The recently confirmed deals between Indian and US companies are worth more than $10 billion and will create almost fifty-thousand jobs in America. The most prominent among them are the $2.7 billion deal with Boeing for 30 Boeing 737s and $5.8 billion for the purchase of 10 C-17 Globemaster aircraft for the Indian Air Force, in the offing. Evidently, the US has found a new market for its hi-tech goods. It is ironical that while they are flooded with Chinese goods, the US cannot convince China to buy its goods. China’s unpredictable conduct is a source of both, concern and befuddlement for the Obama administration. China’s labile attitude reflected through recent incidences makes it unlikely to be considered a robust ally of the US. However, any overt inconsonance with China may snowball into a weaker economy owing to the American economic dependency on China.

Under these dynamic and complex circumstances, it is incumbent on Washington to carve out security cooperation programmes that can counter Chinese influence and ensure US supremacy. An US alliance with India to balance China has been been talked of in both countries. However, Indo-US relations face periodic fluctuations that tends to hinder the upward trajectory. Nonetheless, both countries have come to an agreement on security cooperation and are likely to follow it up in the coming future. The road map of Indo-US defence relationship for the period from 2005 to 2015, has been set through the New Framework for US-India Defence Relationship signed in June 2005.

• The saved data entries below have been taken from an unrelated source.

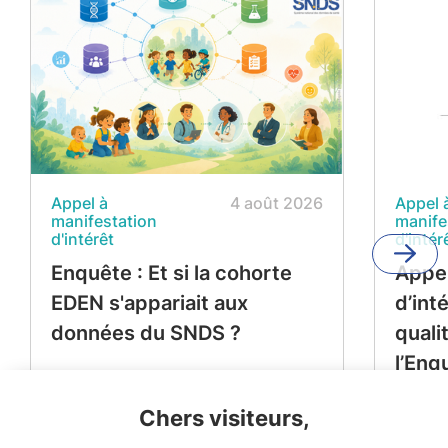
Appel à
4 août 2026
Appel 
manifestation
manife
d'intérêt
d'intér
Enquête : Et si la cohorte
Appel
EDEN s'appariait aux
d’int
données du SNDS ?
quali
l’Enq
Périn
Chers visiteurs,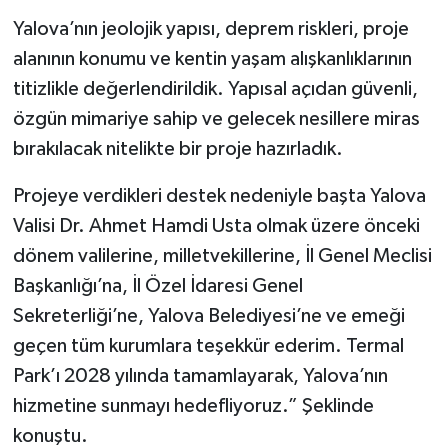
Yalova’nın jeolojik yapısı, deprem riskleri, proje
alanının konumu ve kentin yaşam alışkanlıklarının
titizlikle değerlendirildik. Yapısal açıdan güvenli,
özgün mimariye sahip ve gelecek nesillere miras
bırakılacak nitelikte bir proje hazırladık.
Projeye verdikleri destek nedeniyle başta Yalova
Valisi Dr. Ahmet Hamdi Usta olmak üzere önceki
dönem valilerine, milletvekillerine, İl Genel Meclisi
Başkanlığı’na, İl Özel İdaresi Genel
Sekreterliği’ne, Yalova Belediyesi’ne ve emeği
geçen tüm kurumlara teşekkür ederim. Termal
Park’ı 2028 yılında tamamlayarak, Yalova’nın
hizmetine sunmayı hedefliyoruz.” Şeklinde
konuştu.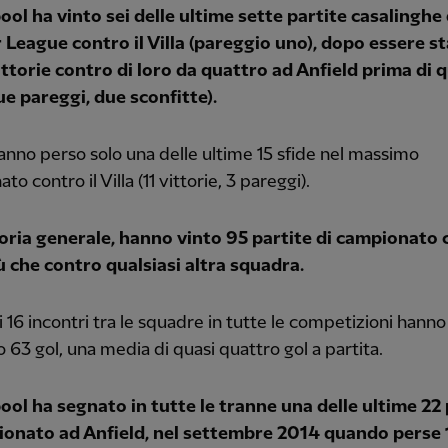
pool ha vinto sei delle ultime sette partite casalinghe 
 League contro il Villa (pareggio uno), dopo essere s
ittorie contro di loro da quattro ad Anfield prima di 
ue pareggi, due sconfitte).
anno perso solo una delle ultime 15 sfide nel massimo
o contro il Villa (11 vittorie, 3 pareggi).
toria generale, hanno vinto 95 partite di campionato c
iù che contro qualsiasi altra squadra.
mi 16 incontri tra le squadre in tutte le competizioni hanno
 63 gol, una media di quasi quattro gol a partita.
pool ha segnato in tutte le tranne una delle ultime 22 
ionato ad Anfield, nel settembre 2014 quando perse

Apart from this, a prominent change in the American stance comes in the wake of the US’s national security report that was released in May 2010. Obama administration emphasised on the need to look beyond the military might and employ diplomatic tools and international partnerships/cooperation to achieve their security goals. The report stressed on increased diplomacy with other countries and economic discipline and stated that the armed forces of the US will always be a cornerstone of their security but it needs to be complemented. With this recent stand in view, one will be able to perceive the prominence of diplomatic tools as opposed to sole military might in future international security cooperation programmes formulated by the US. The pessimism and damages of US’s military involvement in Iraq and Afghanistan is undoubtedly a pivot for the present change in US diplomatic-speak.

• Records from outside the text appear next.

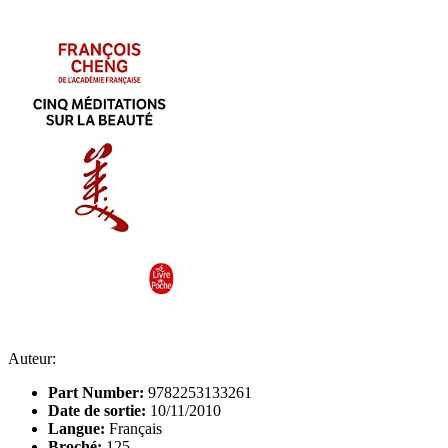
Auteur:
Part Number:
9782253133261
Date de sortie:
10/11/2010
Langue:
Français
Broché:
125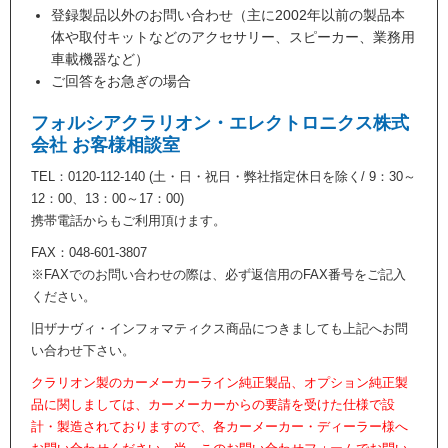
登録製品以外のお問い合わせ（主に2002年以前の製品本
体や取付キットなどのアクセサリー、スピーカー、業務用
車載機器など）
ご回答をお急ぎの場合
フォルシアクラリオン・エレクトロニクス株式
会社 お客様相談室
TEL：0120-112-140 (土・日・祝日・弊社指定休日を除く/ 9：30～
12：00、13：00～17：00)
携帯電話からもご利用頂けます。
FAX：048-601-3807
※FAXでのお問い合わせの際は、必ず返信用のFAX番号をご記入
ください。
旧ザナヴィ・インフォマティクス商品につきましても上記へお問
い合わせ下さい。
クラリオン製のカーメーカーライン純正製品、オプション純正製
品に関しましては、カーメーカーからの要請を受けた仕様で設
計・製造されておりますので、各カーメーカー・ディーラー様へ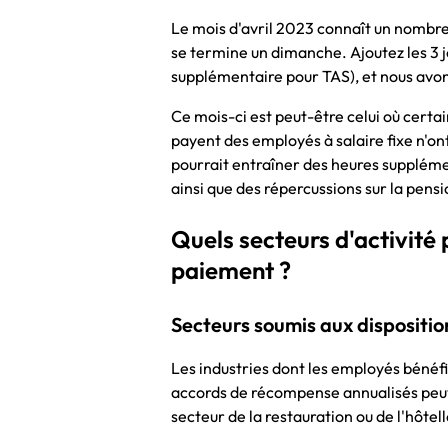
Le mois d'avril 2023 connaît un nomb
se termine un dimanche. Ajoutez les 3 j
supplémentaire pour TAS), et nous avon
Ce mois-ci est peut-être celui où certa
payent des employés à salaire fixe n'o
pourrait entraîner des heures suppléme
ainsi que des répercussions sur la pensi
Quels secteurs d'activité
paiement ?
Secteurs soumis aux dispositio
Les industries dont les employés bénéf
accords de récompense annualisés peuve
secteur de la restauration ou de l'hôtell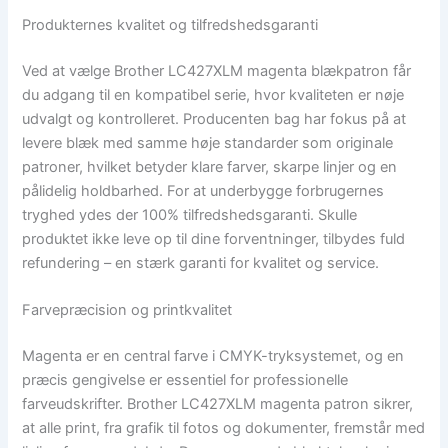
Produkternes kvalitet og tilfredshedsgaranti
Ved at vælge Brother LC427XLM magenta blækpatron får
du adgang til en kompatibel serie, hvor kvaliteten er nøje
udvalgt og kontrolleret. Producenten bag har fokus på at
levere blæk med samme høje standarder som originale
patroner, hvilket betyder klare farver, skarpe linjer og en
pålidelig holdbarhed. For at underbygge forbrugernes
tryghed ydes der 100% tilfredshedsgaranti. Skulle
produktet ikke leve op til dine forventninger, tilbydes fuld
refundering – en stærk garanti for kvalitet og service.
Farvepræcision og printkvalitet
Magenta er en central farve i CMYK-tryksystemet, og en
præcis gengivelse er essentiel for professionelle
farveudskrifter. Brother LC427XLM magenta patron sikrer,
at alle print, fra grafik til fotos og dokumenter, fremstår med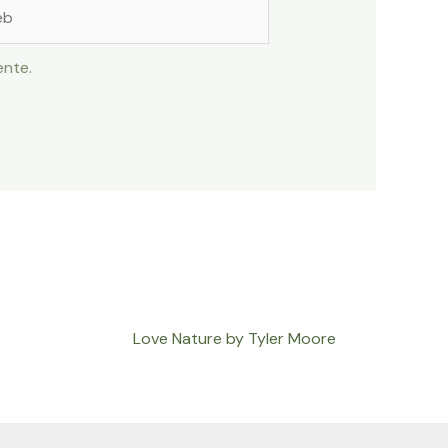
ente.
Love Nature by Tyler Moore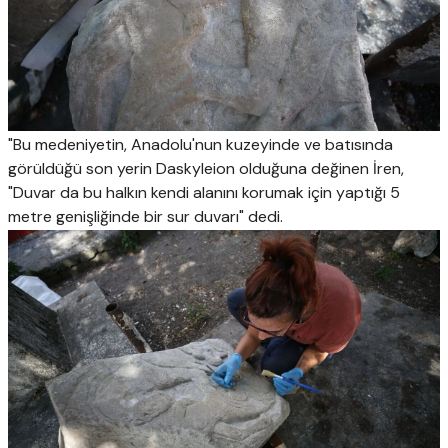
"Bu medeniyetin, Anadolu'nun kuzeyinde ve batısında
görüldüğü son yerin Daskyleion olduğuna değinen İren,
"Duvar da bu halkın kendi alanını korumak için yaptığı 5
metre genişliğinde bir sur duvarı" dedi.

While diplomacy will continue to be an important policy tool, the rise in nuclear trade and nuclear cooperation is evident. Nuclear industry is on the rise globally and would continue to do so even in the future. With more and more countries wishing to use the nuclear option for meeting their energy needs, the nuclear cooperation programmes will inevitably overpower other industry sectors. The world demand for energy is projected to rise by about 50 per cent by 2030 and to nearly double by 2050. Specifically in case of India’s fast-growing economy, the energy needs are bound to expand. Experts estimate that India’s civil nuclear energy sector will need at least $100 billion worth of investment in the next 20 years and therefore countries are signing agreements with India to reap the benefits. The commercial benefits and strategic options will have to be carefully deliberated upon, keeping in view the short term and long term implications of any move. The security dynamics of the region and the domestic strategic environment of the United States will test their ability to employ a balanced strategy framework for security cooperation programmes and defence cooperation in the future.

Aditi Malhotra is a Research Assistant at the Centre for Land Warfare Studies (CLAWS)

(Disclaimer: The views expressed in this article are those of the author and do not represent the views either of the Editorial Committee or the Centre for Land Warfare Studies).